高齢者薬物療法において、処方内容に対する適正化介入の実効性はあまり明確ではありません(Rankin, et al.2018; PMID: 26866421)。虚弱(フレイル)高齢者の割合が高いと考えられる介護施設セッティングでは、処方適正化介入の実効性を検討するための研究デザイン、介入手法、アウトカム設定に一貫性がなく、メタ分析さえできないという現実があります(Alldred, et al.2016; PMID: 26866421)。
一方、2019年に報告されたシステマティックレビュー・メタ分析では、介護施設居住者に対する薬剤師主導の介入で、被験者の転倒回数が0.50回(95%信頼区間0.21~0.79)、統計学的にも有意に減少するという結果でした(Lee, et al.2019; PMID: 31465121)。なお、このレビューの組み入れ基準となった薬剤師介入は、薬剤レビュー、教育的介入、多職種との連携介入でした。

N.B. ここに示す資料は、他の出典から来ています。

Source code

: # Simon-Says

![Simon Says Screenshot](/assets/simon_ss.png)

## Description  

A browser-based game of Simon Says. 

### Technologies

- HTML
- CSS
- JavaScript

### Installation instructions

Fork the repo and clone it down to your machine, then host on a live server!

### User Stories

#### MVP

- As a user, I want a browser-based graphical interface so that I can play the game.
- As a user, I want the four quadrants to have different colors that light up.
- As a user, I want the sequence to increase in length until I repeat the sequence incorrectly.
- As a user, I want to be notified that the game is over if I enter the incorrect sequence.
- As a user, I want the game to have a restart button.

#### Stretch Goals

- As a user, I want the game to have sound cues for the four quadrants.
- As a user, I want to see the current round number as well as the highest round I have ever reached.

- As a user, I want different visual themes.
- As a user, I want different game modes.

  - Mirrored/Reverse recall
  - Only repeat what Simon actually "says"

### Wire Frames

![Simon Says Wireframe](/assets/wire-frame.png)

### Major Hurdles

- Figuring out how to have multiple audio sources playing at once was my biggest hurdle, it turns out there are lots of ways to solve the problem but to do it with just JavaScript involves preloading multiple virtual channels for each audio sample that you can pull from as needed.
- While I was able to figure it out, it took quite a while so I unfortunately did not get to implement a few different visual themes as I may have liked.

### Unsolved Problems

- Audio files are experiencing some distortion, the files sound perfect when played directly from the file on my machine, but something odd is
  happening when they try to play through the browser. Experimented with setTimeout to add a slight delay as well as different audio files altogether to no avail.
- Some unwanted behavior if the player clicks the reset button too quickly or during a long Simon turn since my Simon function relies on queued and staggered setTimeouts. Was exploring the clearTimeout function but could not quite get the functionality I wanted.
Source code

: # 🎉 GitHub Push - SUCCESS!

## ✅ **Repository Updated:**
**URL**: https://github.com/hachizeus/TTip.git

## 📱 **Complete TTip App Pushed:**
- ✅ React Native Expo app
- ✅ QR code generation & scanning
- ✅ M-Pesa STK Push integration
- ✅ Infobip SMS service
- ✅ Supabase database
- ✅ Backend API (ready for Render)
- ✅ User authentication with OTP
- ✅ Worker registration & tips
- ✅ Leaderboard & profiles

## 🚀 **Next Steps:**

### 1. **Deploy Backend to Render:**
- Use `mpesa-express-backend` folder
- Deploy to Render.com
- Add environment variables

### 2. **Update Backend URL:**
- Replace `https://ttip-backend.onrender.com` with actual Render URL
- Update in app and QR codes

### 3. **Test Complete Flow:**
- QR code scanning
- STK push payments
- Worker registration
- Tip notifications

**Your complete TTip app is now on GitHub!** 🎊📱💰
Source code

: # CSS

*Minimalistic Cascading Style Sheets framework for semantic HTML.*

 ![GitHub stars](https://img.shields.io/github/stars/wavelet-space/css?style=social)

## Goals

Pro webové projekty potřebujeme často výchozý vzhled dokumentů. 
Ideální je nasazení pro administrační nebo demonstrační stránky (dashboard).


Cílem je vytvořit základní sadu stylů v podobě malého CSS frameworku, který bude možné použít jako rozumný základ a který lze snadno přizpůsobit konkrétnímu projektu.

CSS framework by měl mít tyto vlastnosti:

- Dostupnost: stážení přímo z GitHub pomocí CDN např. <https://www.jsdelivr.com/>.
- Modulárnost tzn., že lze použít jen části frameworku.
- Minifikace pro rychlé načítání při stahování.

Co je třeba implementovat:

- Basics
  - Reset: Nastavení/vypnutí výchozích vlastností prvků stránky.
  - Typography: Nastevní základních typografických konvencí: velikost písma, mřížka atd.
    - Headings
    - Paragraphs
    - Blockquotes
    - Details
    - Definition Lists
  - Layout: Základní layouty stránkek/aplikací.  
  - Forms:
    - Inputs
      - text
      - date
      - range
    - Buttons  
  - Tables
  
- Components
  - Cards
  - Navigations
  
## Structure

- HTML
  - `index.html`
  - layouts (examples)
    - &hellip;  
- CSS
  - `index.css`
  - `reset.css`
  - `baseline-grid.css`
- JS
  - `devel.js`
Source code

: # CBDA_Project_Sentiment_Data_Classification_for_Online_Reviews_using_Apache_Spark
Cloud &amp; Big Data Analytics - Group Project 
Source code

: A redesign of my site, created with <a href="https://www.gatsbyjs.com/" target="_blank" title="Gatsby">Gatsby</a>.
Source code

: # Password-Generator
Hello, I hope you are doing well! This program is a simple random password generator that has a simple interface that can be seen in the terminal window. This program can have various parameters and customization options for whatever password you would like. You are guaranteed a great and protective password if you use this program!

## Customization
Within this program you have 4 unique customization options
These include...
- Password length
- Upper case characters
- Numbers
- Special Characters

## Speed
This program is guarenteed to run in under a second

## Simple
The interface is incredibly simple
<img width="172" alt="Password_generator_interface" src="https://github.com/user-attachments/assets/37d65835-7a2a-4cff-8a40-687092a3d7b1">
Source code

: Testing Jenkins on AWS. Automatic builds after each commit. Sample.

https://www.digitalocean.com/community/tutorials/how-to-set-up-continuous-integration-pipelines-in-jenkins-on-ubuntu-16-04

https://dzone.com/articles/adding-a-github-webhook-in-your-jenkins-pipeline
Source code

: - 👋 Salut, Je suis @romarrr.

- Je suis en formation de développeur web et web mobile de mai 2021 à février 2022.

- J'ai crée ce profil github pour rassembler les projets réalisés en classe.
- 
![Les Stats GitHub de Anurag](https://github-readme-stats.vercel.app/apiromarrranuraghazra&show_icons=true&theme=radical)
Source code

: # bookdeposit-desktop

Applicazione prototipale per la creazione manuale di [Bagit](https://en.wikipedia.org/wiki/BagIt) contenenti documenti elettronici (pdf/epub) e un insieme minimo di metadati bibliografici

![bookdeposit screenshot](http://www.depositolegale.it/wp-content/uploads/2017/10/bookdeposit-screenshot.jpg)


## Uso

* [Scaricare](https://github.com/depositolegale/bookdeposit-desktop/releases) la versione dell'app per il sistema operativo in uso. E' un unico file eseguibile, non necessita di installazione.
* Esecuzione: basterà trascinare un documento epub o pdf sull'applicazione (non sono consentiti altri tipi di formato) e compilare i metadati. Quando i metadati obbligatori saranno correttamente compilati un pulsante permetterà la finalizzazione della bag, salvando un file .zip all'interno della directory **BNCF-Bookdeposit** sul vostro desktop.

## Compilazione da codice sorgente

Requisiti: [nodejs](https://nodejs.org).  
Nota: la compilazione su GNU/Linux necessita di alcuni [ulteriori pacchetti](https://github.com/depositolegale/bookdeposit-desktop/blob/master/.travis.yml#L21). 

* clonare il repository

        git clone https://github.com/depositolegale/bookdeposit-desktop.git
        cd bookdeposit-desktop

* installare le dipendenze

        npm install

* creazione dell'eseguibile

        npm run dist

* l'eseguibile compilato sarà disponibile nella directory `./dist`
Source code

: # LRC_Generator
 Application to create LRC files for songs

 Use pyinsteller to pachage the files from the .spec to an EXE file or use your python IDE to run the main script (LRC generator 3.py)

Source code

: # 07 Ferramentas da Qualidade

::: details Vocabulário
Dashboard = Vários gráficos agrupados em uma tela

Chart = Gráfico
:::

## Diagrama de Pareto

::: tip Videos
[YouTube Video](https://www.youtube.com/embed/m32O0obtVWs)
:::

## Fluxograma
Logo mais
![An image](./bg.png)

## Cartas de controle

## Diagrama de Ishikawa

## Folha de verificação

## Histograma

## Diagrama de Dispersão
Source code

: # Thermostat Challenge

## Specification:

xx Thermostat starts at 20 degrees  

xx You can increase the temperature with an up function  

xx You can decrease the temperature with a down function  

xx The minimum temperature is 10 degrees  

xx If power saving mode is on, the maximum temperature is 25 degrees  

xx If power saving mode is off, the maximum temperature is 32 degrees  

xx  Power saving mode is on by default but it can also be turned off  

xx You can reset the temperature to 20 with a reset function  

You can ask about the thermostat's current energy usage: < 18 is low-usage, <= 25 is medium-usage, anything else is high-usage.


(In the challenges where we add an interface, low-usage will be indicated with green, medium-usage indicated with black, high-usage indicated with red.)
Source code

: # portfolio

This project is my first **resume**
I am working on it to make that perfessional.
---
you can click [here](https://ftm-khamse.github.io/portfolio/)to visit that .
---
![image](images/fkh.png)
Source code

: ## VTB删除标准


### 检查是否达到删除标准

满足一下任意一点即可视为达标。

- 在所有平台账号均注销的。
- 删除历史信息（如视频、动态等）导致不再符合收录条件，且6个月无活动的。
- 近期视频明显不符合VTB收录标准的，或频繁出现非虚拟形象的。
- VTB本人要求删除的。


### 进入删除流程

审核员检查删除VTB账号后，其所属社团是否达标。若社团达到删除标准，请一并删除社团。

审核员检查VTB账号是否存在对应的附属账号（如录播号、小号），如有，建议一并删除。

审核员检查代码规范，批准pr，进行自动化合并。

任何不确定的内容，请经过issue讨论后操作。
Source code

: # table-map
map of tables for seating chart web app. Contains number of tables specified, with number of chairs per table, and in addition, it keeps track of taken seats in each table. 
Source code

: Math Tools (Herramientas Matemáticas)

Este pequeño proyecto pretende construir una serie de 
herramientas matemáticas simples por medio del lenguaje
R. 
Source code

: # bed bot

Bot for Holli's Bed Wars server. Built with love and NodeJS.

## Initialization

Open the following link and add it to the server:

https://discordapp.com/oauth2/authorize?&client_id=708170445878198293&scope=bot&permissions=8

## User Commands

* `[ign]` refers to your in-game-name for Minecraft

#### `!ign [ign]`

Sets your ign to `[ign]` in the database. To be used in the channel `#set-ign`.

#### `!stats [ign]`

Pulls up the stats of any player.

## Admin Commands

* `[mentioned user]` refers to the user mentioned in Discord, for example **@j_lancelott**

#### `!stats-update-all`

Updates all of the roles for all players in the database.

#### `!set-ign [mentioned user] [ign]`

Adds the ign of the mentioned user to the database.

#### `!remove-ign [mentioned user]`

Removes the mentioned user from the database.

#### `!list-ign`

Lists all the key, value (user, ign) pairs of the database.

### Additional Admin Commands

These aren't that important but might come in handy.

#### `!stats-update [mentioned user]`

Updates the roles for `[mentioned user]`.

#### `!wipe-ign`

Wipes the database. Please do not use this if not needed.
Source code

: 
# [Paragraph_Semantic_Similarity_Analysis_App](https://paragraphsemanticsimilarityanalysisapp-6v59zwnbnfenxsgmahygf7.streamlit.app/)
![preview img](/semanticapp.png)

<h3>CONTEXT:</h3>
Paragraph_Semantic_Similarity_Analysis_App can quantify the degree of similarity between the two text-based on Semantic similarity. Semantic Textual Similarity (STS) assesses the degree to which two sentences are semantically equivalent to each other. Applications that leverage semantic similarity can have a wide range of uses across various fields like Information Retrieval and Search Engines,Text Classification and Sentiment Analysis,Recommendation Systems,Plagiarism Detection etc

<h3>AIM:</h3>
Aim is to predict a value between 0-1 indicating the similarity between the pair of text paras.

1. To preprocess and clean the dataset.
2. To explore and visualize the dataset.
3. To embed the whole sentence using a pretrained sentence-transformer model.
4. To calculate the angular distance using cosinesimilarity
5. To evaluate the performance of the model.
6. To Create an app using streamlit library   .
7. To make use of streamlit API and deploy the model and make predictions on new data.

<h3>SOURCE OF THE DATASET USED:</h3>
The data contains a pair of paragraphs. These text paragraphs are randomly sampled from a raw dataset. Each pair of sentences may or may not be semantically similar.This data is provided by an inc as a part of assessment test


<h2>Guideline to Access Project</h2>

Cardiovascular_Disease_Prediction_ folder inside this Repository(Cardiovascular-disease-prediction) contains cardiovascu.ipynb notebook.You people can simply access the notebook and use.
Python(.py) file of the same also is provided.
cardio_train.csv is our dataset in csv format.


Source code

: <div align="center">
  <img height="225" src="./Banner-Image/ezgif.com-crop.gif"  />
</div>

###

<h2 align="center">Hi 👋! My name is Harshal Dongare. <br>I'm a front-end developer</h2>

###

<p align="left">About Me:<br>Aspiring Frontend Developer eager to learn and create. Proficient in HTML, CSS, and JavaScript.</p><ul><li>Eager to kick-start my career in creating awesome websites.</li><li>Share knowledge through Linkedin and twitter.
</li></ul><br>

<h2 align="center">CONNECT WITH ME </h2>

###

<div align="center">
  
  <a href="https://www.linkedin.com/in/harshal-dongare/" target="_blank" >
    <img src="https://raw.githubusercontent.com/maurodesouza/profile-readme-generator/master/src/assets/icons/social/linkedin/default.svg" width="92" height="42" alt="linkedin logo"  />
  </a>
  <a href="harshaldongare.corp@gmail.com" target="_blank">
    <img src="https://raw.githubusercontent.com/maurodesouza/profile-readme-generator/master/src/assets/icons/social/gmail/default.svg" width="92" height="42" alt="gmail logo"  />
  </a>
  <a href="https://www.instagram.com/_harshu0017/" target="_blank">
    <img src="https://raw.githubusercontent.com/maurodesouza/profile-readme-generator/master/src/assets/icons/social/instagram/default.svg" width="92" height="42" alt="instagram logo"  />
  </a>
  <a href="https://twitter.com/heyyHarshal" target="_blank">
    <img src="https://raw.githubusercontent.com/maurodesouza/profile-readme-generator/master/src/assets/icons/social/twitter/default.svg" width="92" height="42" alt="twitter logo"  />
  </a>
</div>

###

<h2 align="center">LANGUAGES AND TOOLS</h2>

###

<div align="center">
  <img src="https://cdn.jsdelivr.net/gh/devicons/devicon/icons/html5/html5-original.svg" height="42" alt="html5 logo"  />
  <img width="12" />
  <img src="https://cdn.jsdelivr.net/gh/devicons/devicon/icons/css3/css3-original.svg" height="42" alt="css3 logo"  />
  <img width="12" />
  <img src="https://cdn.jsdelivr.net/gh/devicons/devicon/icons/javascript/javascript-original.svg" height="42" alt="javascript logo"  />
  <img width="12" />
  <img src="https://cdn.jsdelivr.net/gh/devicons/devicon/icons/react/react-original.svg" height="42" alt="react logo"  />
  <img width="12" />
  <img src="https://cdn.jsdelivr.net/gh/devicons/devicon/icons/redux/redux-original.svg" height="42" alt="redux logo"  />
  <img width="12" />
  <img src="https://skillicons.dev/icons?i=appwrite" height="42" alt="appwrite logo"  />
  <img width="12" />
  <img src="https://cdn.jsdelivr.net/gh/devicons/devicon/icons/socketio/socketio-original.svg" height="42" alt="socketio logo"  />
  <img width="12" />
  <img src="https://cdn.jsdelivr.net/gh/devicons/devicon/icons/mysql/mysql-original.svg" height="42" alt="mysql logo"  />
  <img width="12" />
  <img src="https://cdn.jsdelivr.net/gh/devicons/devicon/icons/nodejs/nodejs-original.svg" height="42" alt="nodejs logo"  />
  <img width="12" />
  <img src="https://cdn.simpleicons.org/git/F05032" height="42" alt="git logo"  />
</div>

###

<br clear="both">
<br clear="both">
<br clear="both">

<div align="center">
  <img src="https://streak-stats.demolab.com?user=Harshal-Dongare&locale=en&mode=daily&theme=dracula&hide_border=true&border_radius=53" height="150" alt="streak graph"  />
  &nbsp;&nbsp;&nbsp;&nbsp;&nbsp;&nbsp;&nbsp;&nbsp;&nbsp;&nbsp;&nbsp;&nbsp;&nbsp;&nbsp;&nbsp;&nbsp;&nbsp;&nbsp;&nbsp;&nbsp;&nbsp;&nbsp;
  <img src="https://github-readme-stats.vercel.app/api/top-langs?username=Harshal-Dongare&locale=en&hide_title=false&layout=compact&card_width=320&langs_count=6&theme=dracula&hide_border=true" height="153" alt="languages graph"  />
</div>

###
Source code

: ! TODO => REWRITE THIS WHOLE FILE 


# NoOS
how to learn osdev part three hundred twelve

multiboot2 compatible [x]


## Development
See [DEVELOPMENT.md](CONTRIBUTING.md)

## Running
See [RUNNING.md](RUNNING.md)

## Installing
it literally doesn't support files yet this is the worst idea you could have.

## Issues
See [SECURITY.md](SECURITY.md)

ただし、転倒回数についてメタ分析された研究は2件のみであり、このうち転倒件数を一次アウトカムに設定していた研究は、Frankenthalらのランダム化比較試験だけでした(Frankenthal, et al.2014; PMID: 25243680)。この研究では、STOPP/START criteriaに基づく不適切処方のスクリーニング介入が実施されており、薬剤レビューの実効性を評価した研究とは言い難いように思います。
そのような中、BMJ誌に介護施設居住者を対象に、転倒リスクに対する薬剤師介入の有用性を検証したクラスターランダム化比較試験の結果が報告されました(Holland, et al.2023; PMID: 36787910)。この記事では、同研究の概要と結果をご紹介したうえで、高齢者の転倒を予防する上で有用な介入要素を考察してみたいと思います。